Despite the blistering acceleration figures, it never feels thuggish or brutal. It still wafts, albeit really quickly. One would notice, however, that the steering has more bite when tackling corners and the suspension is a tad firmer than any other RRs in the current line-up. Alas, it doesn’t pretend to be a tarmac-scorcher. It just wants to be a 2.5-tonne behemoth that is still athletic enough to stave off chasing paparazzi.

Apart from its eye-raising performance, the Wraith’s sleek roofline defines the proposition of this Grand Tourer. It’s stately, no, make that imposing. It’s not just its physical size, but the upright design of its front facade that exudes power and command. It’s no wonder other drivers turn to gawk as you hurtle past, pedestrians stop in their tracks to stare, and children and their grannies point. This is as much a car to be driving as to be seen in.

The Wraith is currently the smallest Rolls on offer today – but it’s hardly as diminutive size as its name suggests. It is has real estate more expansive than the largest flagship limousines from the Three-Pointed Star, Four Rings or its parent-company with the Blue-Roundel. Even its closest competitor, the Bentley Continental GT Speed, is a good 463mm shorter.

Entry into the cabin is in familiar Rolls-Royce fashion: you step into the car, instead of climbing into the car – thanks to the rear-hinged, frameless coach doors. Accessing the rear seats are also easier with this unique configuration. The doors can be manually pulled shut, or with the aid of a button that shuts the door automatically.

Like all other Rolls models on sale, the Wraith also has the trademark umbrellas hidden in the A-pillars. This is particularly useful for those rainy days without having to wet the thick-pile wool carpets that adorns the floorpan with your soggy brolly.

Such are the subtle details that Rolls-Royce has put into each carefully manufactured automobile.

But other features aren’t as discrete. The Starlight Headliner is a shining example, literally. You can have your own personal starry sky – even in the day – thanks to 1,340 optic fibres sewn into the roof liner.

New to the Wraith is the Spirit of Ecstasy Rotary Controller that allows you to navigate through the entertainment, telephone and navigation systems by swiping your fingers over its surface. An interesting feature hidden in the infotainment system is the Office feature that even boasts a voice recorder that allows you to take notes of your Eureka moment as you are driving.

A less visible technological advancement is the satellite navigation-based transmission that helps the smooth eight-speed gearbox predict the road ahead and chooses the right gear for the terrain. However, this is so technologically advanced that it has to be disabled in countries like South Korea due to national security issues. In Singapore, the lack of detailed GPS data for road inclinations mean that the system is also disabled. Nevertheless, the smooth-shifting transmission is so smooth that you hardly feel the need for any more sophistication, especially on the rather flat roads we have here.

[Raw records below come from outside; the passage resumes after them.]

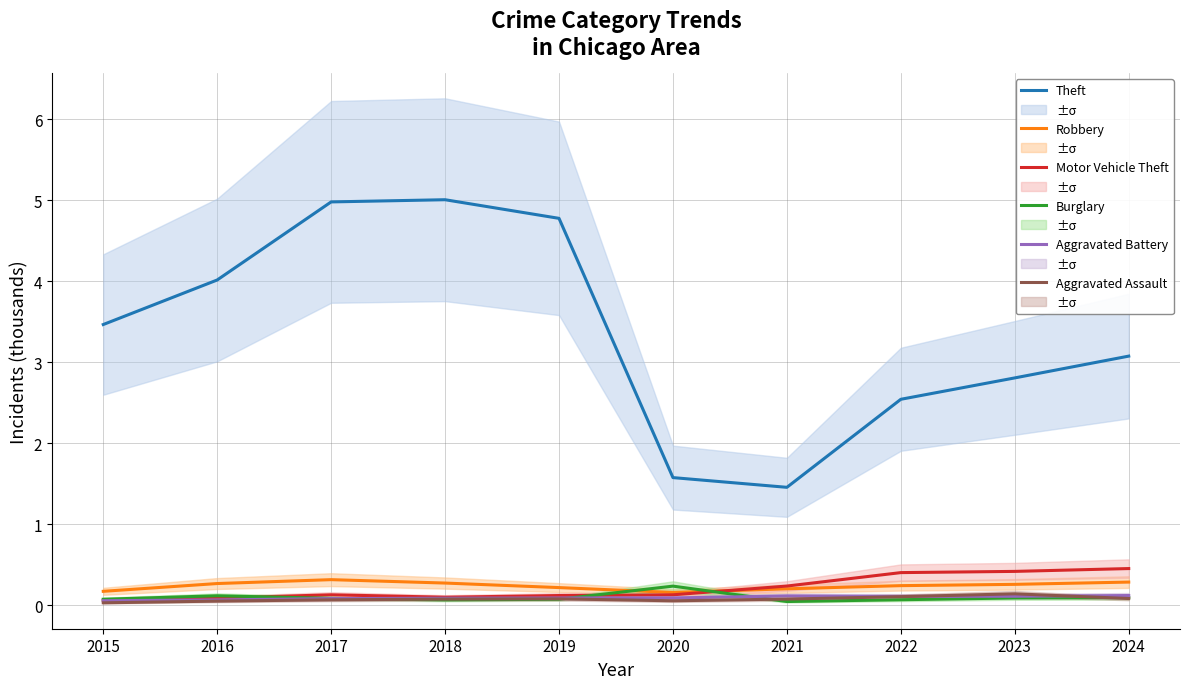

Count the number of data series in this chart.

6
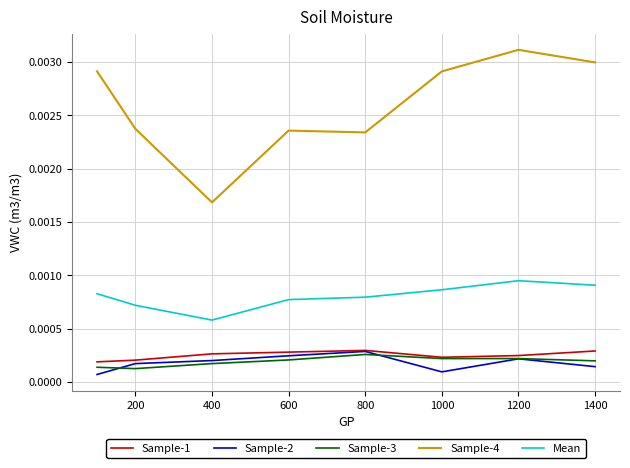

In Sample-4, how many points are higher than both neighbors (excluding endpoints)?

2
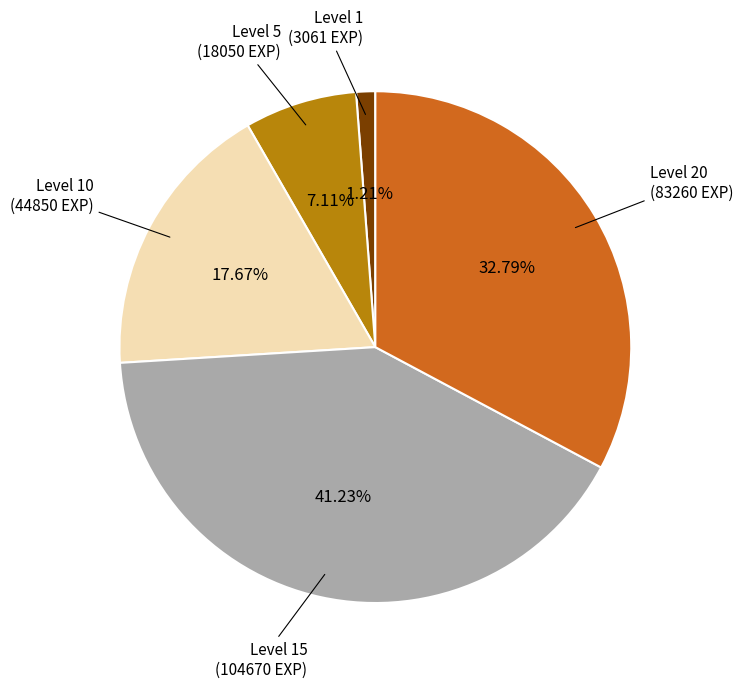

How many slices are in this pie chart?

5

Priced above the million dollar mark, depending on the options you choose, there are few obvious options including out and out hypercars. But there are none that offer such opulence befitting royalty. While self-driving a Rolls-Royce may seem like an absurd notion elsewhere in the world, the unique consumption habits here makes a strong case for the Wraith as its driver-focusedness means you get to luxuriate in the finest motor car and enjoy the drive at the same time.